Exercise details
Each line below should be repeated exactly, but no picture should be carried over.

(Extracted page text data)
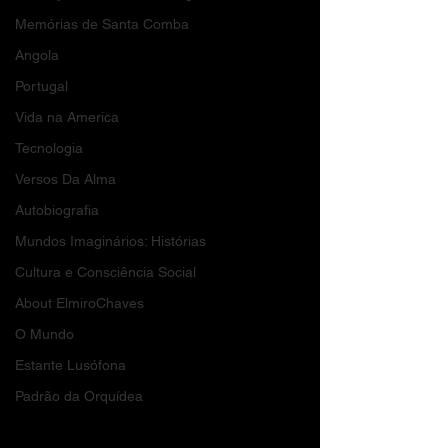
Memórias de Santa Comba
Angola
Portugal
Vida na America
Tecnologia
Versos Da Alma
Autobiografia
Mundos Imaginários: Histórias
Cultura e Consciência Social
About ElmiroChaves
O Mundo
Estante Lusófona
Padrão da Orquídea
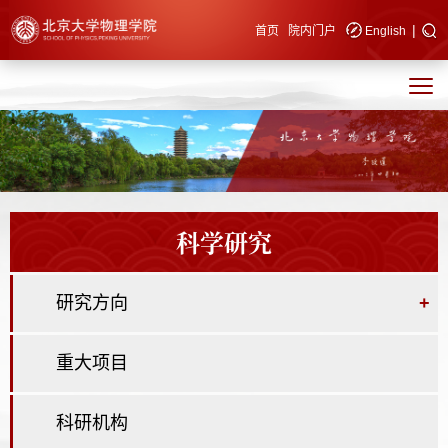
|
快速导航
首页
院内门户
English
科学研究
研究方向
+
重大项目
科研机构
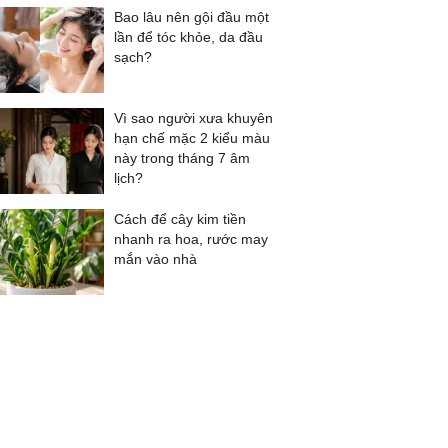
Bao lâu nên gội đầu một
lần để tóc khỏe, da đầu
sạch?
Vì sao người xưa khuyên
hạn chế mặc 2 kiểu màu
này trong tháng 7 âm
lịch?
Cách để cây kim tiền
nhanh ra hoa, rước may
mắn vào nhà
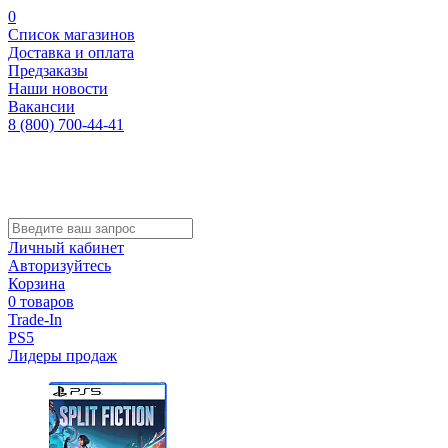
0
Список магазинов
Доставка и оплата
Предзаказы
Наши новости
Вакансии
8 (800) 700-44-41
Личный кабинет
Авторизуйтесь
Корзина
0 товаров
Trade-In
PS5
Лидеры продаж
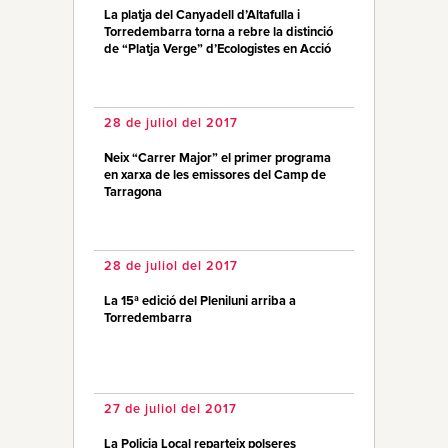
La platja del Canyadell d’Altafulla i
Torredembarra torna a rebre la distinció
de “Platja Verge” d’Ecologistes en Acció
28 de juliol del 2017
Neix “Carrer Major” el primer programa
en xarxa de les emissores del Camp de
Tarragona
28 de juliol del 2017
La 15ª edició del Pleniluni arriba a
Torredembarra
27 de juliol del 2017
La Policia Local reparteix polseres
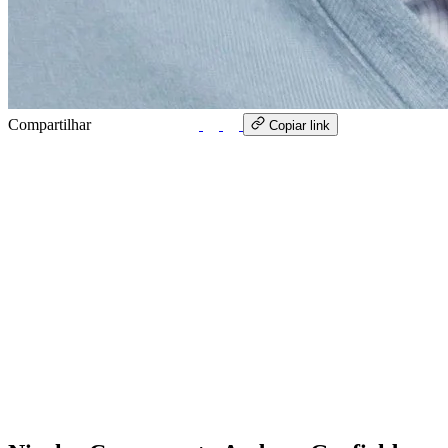
Compartilhar
WhatsApp
Copiar link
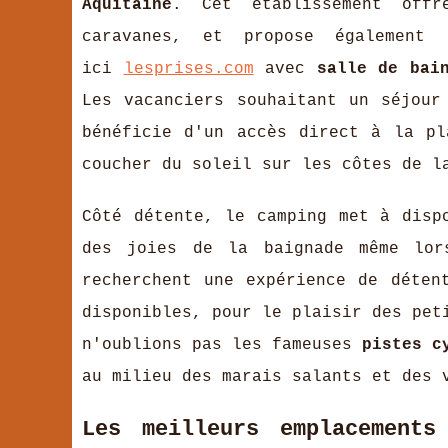
Aquitaine
. Cet établissement off
caravanes, et propose égalemen
ici
lesprises.com
avec
salle de bai
Les vacanciers souhaitant un séjour
bénéficie d'un accès direct à la pl
coucher du soleil sur les côtes de 
Côté détente, le camping met à dis
des joies de la baignade même lor
recherchent une expérience de déte
disponibles, pour le plaisir des pet
n'oublions pas les fameuses
pistes c
au milieu des marais salants et des 
Les meilleurs emplacement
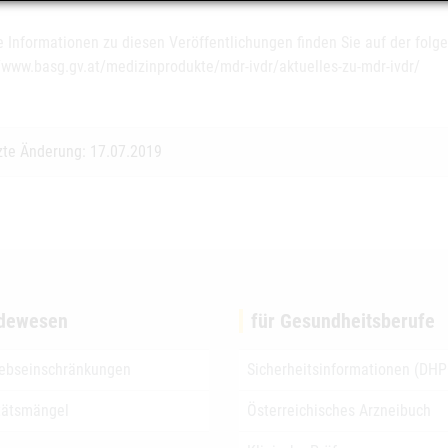
e Informationen zu diesen Veröffentlichungen finden Sie auf der fol
//www.basg.gv.at/medizinprodukte/mdr-ivdr/aktuelles-zu-mdr-ivdr/
zte Änderung: 17.07.2019
dewesen
für Gesundheitsberufe
iebseinschränkungen
Sicherheitsinformationen (DHP
tätsmängel
Österreichisches Arzneibuch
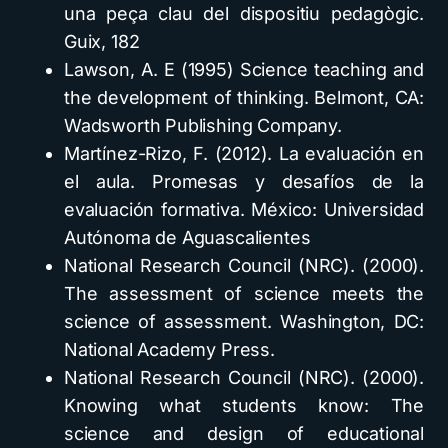
una peça clau del dispositiu pedagògic.
Guix, 182
Lawson, A. E (1995) Science teaching and
the development of thinking. Belmont, CA:
Wadsworth Publishing Company.
Martínez-Rizo, F. (2012). La evaluación en
el aula. Promesas y desafíos de la
evaluación formativa. México: Universidad
Autónoma de Aguascalientes
National Research Council (NRC). (2000).
The assessment of science meets the
science of assessment. Washington, DC:
National Academy Press.
National Research Council (NRC). (2000).
Knowing what students know: The
science and design of educational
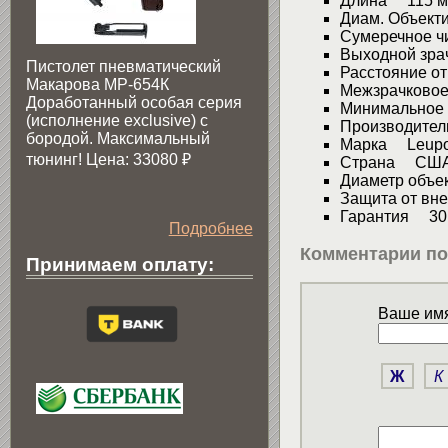
Длина 115 
Диам. Объект
Сумеречное 
Выходной зра
Пистолет пневматический
Расстояние от
Макарова МР-654К
Межзрачковое
Доработанный особая серия
Минимальное 
(исполнение exclusive) c
Производите
бородой. Максимальный
Марка Leupo
тюнинг! Цена: 33080
₽
Страна СШ
Диаметр объ
Защита от вн
Гарантия 30 
Подробнее
Комментарии по
Принимаем оплату:
Ваше имя
Ж
К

Expected output
Memórias de Santa Comba
Angola
Portugal
Vida na America
Tecnologia
Versos Da Alma
Autobiografia
Mundos Imaginários: Histórias
Cultura e Consciência Social
About ElmiroChaves
O Mundo
Estante Lusófona
Padrão da Orquídea
|
快速导航
首页
院内门户
English
科学研究
研究方向
+
重大项目
科研机构
Bao lâu nên gội đầu một
lần để tóc khỏe, da đầu
sạch?
Vì sao người xưa khuyên
hạn chế mặc 2 kiểu màu
này trong tháng 7 âm
lịch?
Cách để cây kim tiền
nhanh ra hoa, rước may
mắn vào nhà
0
Список магазинов
Доставка и оплата
Предзаказы
Наши новости
Вакансии
8 (800) 700-44-41
Личный кабинет
Авторизуйтесь
Корзина
0 товаров
Trade-In
PS5
Лидеры продаж
La platja del Canyadell d’Altafulla i
Torredembarra torna a rebre la distinció
de “Platja Verge” d’Ecologistes en Acció
28 de juliol del 2017
Neix “Carrer Major” el primer programa
en xarxa de les emissores del Camp de
Tarragona
28 de juliol del 2017
La 15ª edició del Pleniluni arriba a
Torredembarra
27 de juliol del 2017
La Policia Local reparteix polseres
Compartilhar
WhatsApp
Copiar link
Aquitaine
. Cet établissement off
caravanes, et propose égalemen
ici
lesprises.com
avec
salle de bai
Les vacanciers souhaitant un séjour
bénéficie d'un accès direct à la pl
coucher du soleil sur les côtes de 
Côté détente, le camping met à dis
des joies de la baignade même lor
recherchent une expérience de déte
disponibles, pour le plaisir des pet
n'oublions pas les fameuses
pistes c
au milieu des marais salants et des 
Les meilleurs emplacement
e Informationen zu diesen Veröffentlichungen finden Sie auf der fol
//www.basg.gv.at/medizinprodukte/mdr-ivdr/aktuelles-zu-mdr-ivdr/
zte Änderung: 17.07.2019
dewesen
für Gesundheitsberufe
iebseinschränkungen
Sicherheitsinformationen (DHP
tätsmängel
Österreichisches Arzneibuch
una peça clau del dispositiu pedagògic.
Guix, 182
Lawson, A. E (1995) Science teaching and
the development of thinking. Belmont, CA:
Wadsworth Publishing Company.
Martínez-Rizo, F. (2012). La evaluación en
el aula. Promesas y desafíos de la
evaluación formativa. México: Universidad
Autónoma de Aguascalientes
National Research Council (NRC). (2000).
The assessment of science meets the
science of assessment. Washington, DC:
National Academy Press.
National Research Council (NRC). (2000).
Knowing what students know: The
science and design of educational
Длина 115 
Диам. Объект
Сумеречное 
Выходной зра
Пистолет пневматический
Расстояние от
Макарова МР-654К
Межзрачковое
Доработанный особая серия
Минимальное 
(исполнение exclusive) c
Производите
бородой. Максимальный
Марка Leupo
тюнинг! Цена: 33080
₽
Страна СШ
Диаметр объ
Защита от вн
Гарантия 30 
Подробнее
Комментарии по
Принимаем оплату:
Ваше имя
Ж
К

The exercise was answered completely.